J Inherit Metab Dis. 1998;21 Suppl 1:21-9. doi: 10.1023/a:1005345205403.
We have utilized stable isotopes to measure in vivo rates of ureagenesis. In one testing procedure, 15NH4Cl was administered orally to controls and to heterozygotes for ornithine transcarbamylase deficiency. Controls produced [15N]urea at a rate that was greater than that of symptomatic carriers, but indistinguishable from that of asymptomatic carriers. In contrast, both symptomatic and asymptomatic heterozygotes produced [5-15N]glutamine more rapidly than the controls. Ureagenesis could also be measured by administering sodium [1-13C]acetate to a healthy adult and measuring subsequent formation of [13C]urea. The latter approach involves the use of isotope ratio mass spectrometry to determine isotopic abundance. This technique is much more sensitive than gas chromatography-mass spectrometry for the measurement of isotopic label, a consideration that makes the method more suitable for the study of subjects in whom ureagenesis is severely compromised, for example the human male neonate with a near complete deficiency of ornithine transcarbamylase.

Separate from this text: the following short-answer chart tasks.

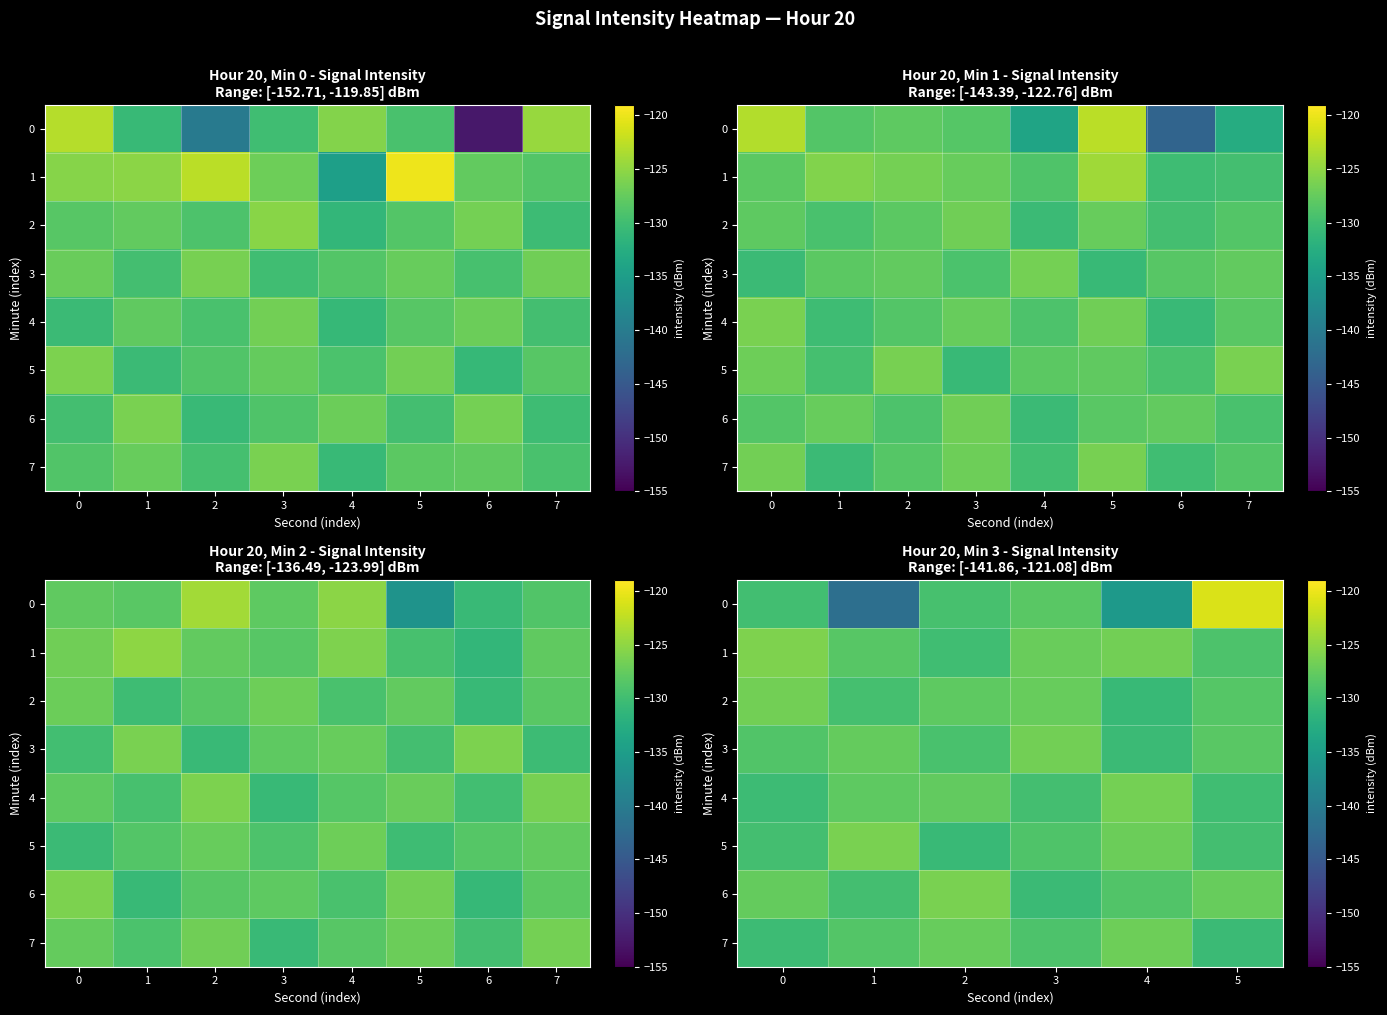

Is it true that 6 equals -221.9 at 4?

False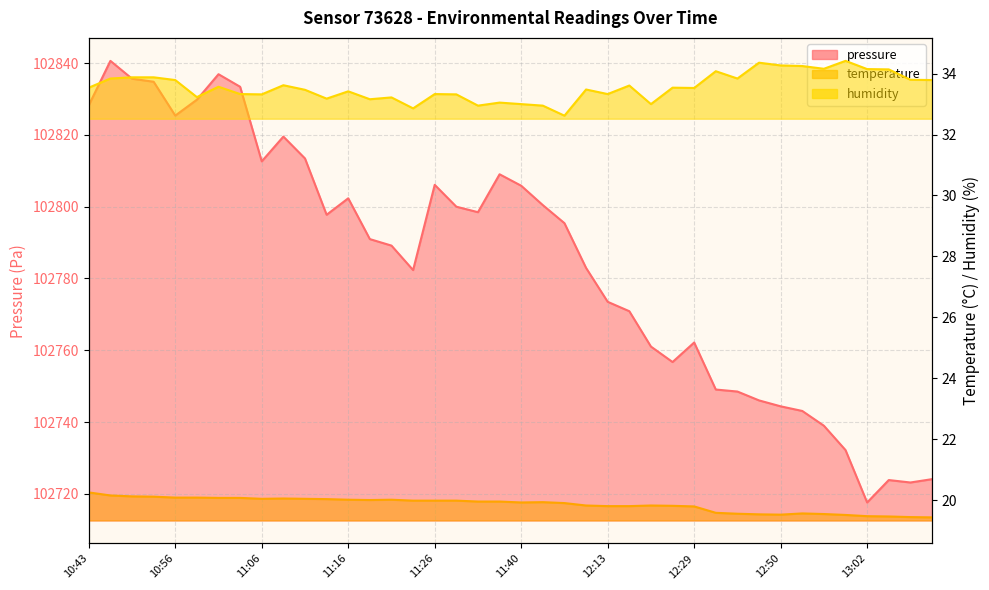

Rank the series at 13:10 from lowest to highest value.

temperature, humidity, pressure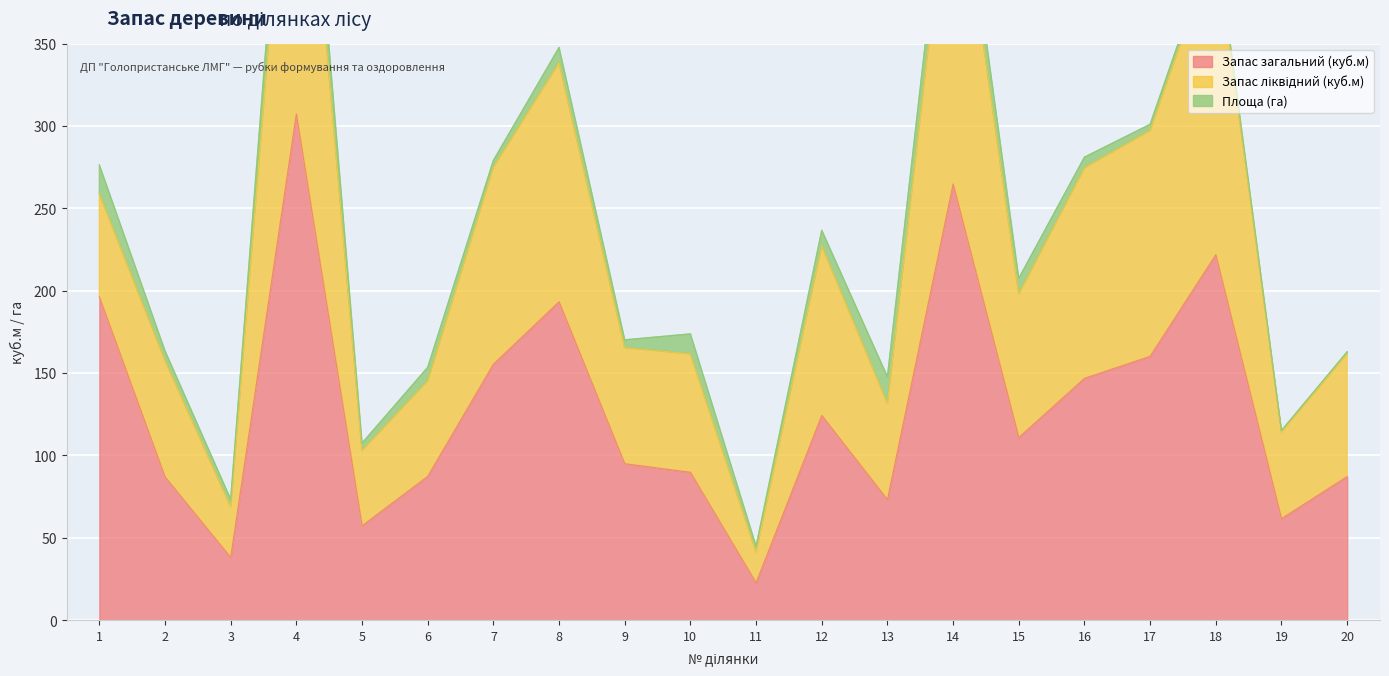

True or false: Запас ліквідний (куб.м) has a value of 114.3 at 19.

True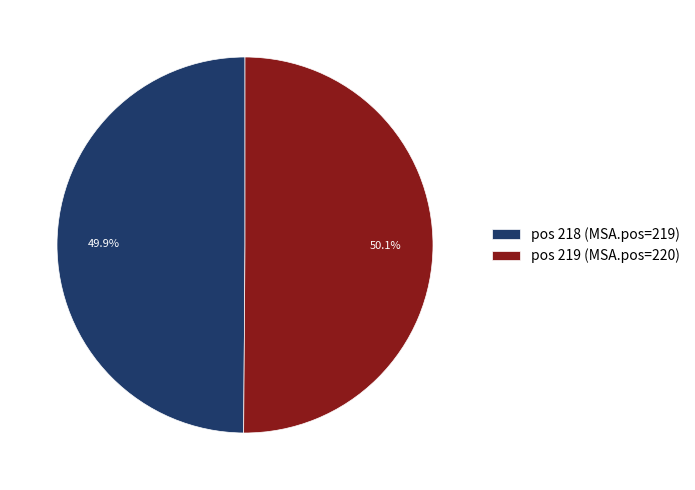

Is there any slice that represents more than half of the pie?

Yes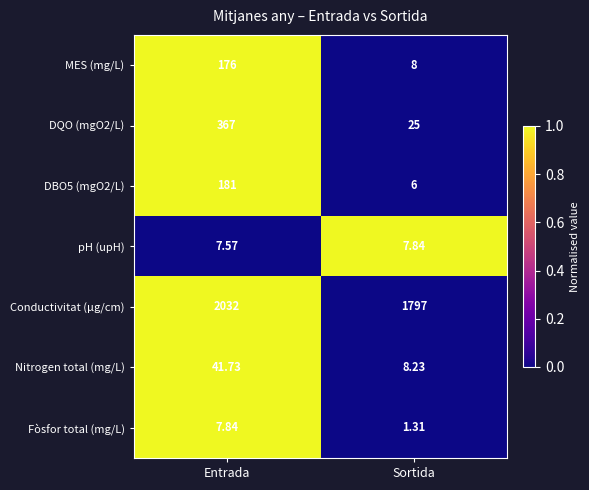

At which category is the sum across all series the highest?

Entrada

我们利用稳定同位素来测量体内尿素生成的速率。在一个测试程序中,向鸟氨酸转氨甲酰酶缺乏症的对照者和杂合子口服15NH4Cl。对照者产生[15N]尿素的速率高于有症状携带者,但与无症状携带者无法区分。相比之下,有症状和无症状的杂合子产生[5-15N]谷氨酰胺的速度都比对照者快。也可以通过向一名健康成年人施用[1-13C]醋酸钠并测量随后[13C]尿素的形成来测量尿素生成。后一种方法涉及使用同位素比率质谱法来确定同位素丰度。对于测量同位素标记,该技术比气相色谱-质谱法灵敏得多,这一因素使得该方法更适合于研究尿素生成严重受损的受试者,例如鸟氨酸转氨甲酰酶几乎完全缺乏的人类男性新生儿。